Small Scales, Big Value: Creating a Value Chain to support Atlantic Canada’s sustainable fisheries

Last October, 2013, the Ecology Action Centre hosted a two-day workshop with the aim to:

  1. Bring together small-scale fishermen, retailers, chefs and distributors to quantify the demand from different market segments for Atlantic Canada’s ecologically and socially sustainable seafood.
  2. Explore different mechanisms for small-scale fishermen to meet these market demands.
  3. Identify barriers and opportunities for marketing Atlantic Canada’s small-scale fisheries including branding opportunities.  
  4. Identify priority action items to move forward in the promotion of ecologically and socially sustainable seafood products from Atlantic Canada.

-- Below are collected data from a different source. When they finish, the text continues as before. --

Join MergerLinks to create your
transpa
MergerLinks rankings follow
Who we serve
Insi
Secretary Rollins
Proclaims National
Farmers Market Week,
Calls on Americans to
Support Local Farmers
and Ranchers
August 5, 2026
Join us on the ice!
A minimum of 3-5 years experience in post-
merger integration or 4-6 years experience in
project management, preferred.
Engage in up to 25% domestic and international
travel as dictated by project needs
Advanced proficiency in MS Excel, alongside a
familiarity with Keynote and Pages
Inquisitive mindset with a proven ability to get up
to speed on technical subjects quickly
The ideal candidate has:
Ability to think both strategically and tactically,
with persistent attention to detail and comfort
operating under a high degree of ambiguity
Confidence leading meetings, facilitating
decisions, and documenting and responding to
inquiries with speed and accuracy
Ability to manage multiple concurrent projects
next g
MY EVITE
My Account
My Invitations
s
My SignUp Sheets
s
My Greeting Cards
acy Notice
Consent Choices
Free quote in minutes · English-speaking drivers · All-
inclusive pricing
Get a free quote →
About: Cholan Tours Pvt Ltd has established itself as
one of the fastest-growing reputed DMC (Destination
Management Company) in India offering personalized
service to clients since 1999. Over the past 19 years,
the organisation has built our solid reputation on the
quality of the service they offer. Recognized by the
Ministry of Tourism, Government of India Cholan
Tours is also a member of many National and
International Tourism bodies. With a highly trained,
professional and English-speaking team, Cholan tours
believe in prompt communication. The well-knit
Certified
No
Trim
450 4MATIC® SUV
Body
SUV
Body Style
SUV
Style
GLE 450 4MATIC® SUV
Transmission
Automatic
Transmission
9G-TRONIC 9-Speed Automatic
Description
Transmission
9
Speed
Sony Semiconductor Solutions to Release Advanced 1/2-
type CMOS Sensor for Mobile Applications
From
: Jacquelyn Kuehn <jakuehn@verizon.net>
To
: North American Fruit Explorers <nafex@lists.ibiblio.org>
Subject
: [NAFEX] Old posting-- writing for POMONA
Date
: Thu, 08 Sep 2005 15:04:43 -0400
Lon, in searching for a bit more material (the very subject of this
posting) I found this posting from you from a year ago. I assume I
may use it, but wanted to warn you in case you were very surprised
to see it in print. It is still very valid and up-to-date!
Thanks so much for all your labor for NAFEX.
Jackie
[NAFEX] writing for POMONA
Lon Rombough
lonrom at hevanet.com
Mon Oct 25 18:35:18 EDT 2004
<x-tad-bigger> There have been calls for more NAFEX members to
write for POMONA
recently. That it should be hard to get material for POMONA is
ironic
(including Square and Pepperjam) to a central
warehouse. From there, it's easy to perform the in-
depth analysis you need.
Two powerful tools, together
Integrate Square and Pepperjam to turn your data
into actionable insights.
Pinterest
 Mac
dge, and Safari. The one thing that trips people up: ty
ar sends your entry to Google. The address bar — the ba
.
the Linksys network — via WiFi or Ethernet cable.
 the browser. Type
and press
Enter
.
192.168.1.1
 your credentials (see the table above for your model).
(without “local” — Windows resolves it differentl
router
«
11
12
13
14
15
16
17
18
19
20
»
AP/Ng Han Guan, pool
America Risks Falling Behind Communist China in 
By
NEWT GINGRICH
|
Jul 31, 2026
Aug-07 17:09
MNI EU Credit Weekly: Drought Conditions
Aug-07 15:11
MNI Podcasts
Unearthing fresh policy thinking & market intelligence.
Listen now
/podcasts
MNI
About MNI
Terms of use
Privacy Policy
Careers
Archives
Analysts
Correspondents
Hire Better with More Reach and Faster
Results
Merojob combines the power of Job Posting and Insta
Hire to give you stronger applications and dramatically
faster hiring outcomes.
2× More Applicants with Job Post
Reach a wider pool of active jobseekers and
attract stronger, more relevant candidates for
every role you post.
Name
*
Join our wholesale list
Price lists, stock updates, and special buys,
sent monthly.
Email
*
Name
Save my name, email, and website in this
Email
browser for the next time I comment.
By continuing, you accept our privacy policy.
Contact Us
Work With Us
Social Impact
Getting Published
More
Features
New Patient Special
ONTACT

Discussions at the workshop led to broad agreement on several recommendations, which have been compiled and released in a report called Small Scale, Big Value: Creating a Value Chain to Support Atlantic Canada's Sustainable Fisheries. You can download the report here. The main findings were the following:

  • Markets. Participants agreed that new marketing approaches are vital. If the goal is to protect and improve the livelihoods of Atlantic Canada’s small-scale fishermen, we need to escape the commodity curse and focus on marketing the quality and story of the seafood. At the same time, fishermen need to connect to targeted markets that recognize- and are willing to pay a premium for- high quality, responsibly harvested products.  Identified market targets included farmer’s markets, chef-operated restaurants, specialty retailers in other parts of Canada, and institutional buyers including universities and health care providers.
  • New Relationships. Small-scale fisheries are simply getting squeezed out of commodity markets as vertically integrated companies using high volume-low value fishing methods increasingly control market levers like price and quota access. While recognizing that there have often been tensions between fishermen and the buyers, processors, and distributors along the seafood supply chain, everyone agreed that is time to forge new and innovative relationships, from fee-for-service arrangements between fishermen and processors to regional branding partnerships.
  • Building links.  Atlantic Canada doesn’t have a regional distribution network for seafood, leaving small-scale fishermen stuck when it comes to getting their products to the regional markets that demand them. Participants agreed it would be worthwhile to explore the idea of a regional “seafood hub” that uses online tools to market and manage products, along with third-party transportation services to consolidate and distribute seafood.
  • Values-based branding. The group agreed that current seafood sustainability certification standards fail to capture the full range of values represented by Atlantic Canada’s small-scale, community-based fisheries. However, the idea of a regional branding scheme was discussed. Common values that the participants were interested in incorporating into a regional brand included fair prices for fishermen, maintaining independent owner-operators, supporting sustainable fishing practices, safe working conditions, environmental stewardship, and social responsibility.
  • Sharing Stories.  Finally, there was general consensus that small-scale fishermen could do a better job sharing their success stories, both with other fishing communities and the public at large. Appreciating how busy most fishermen are, the idea of partnering with NGOs like the Ecology Action Centre was suggested as a way to help spread the good word about innovative projects and marketing successes coming out of Atlantic Canada’s small-scale fisheries.